(Extracted page text data)
*****

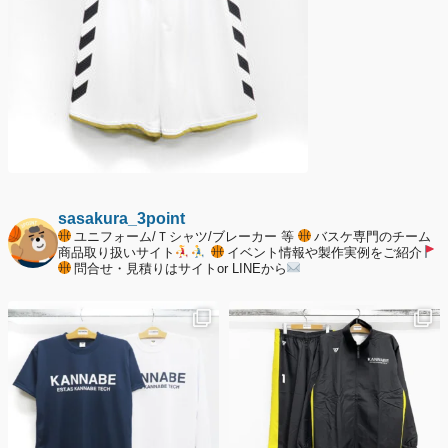
sasakura_3point
ユニフォーム/Ｔシャツ/ブレーカー 等
バスケ専門のチーム
商品取り扱いサイト
イベント情報や製作実例をご紹介
問合せ・見積りはサイトor LINEから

*****

In your copy, every entry above must match word for word, and no picture may appear.

ANSWER TO THIS PROBLEM:
sasakura_3point
ユニフォーム/Ｔシャツ/ブレーカー 等
バスケ専門のチーム
商品取り扱いサイト
イベント情報や製作実例をご紹介
問合せ・見積りはサイトor LINEから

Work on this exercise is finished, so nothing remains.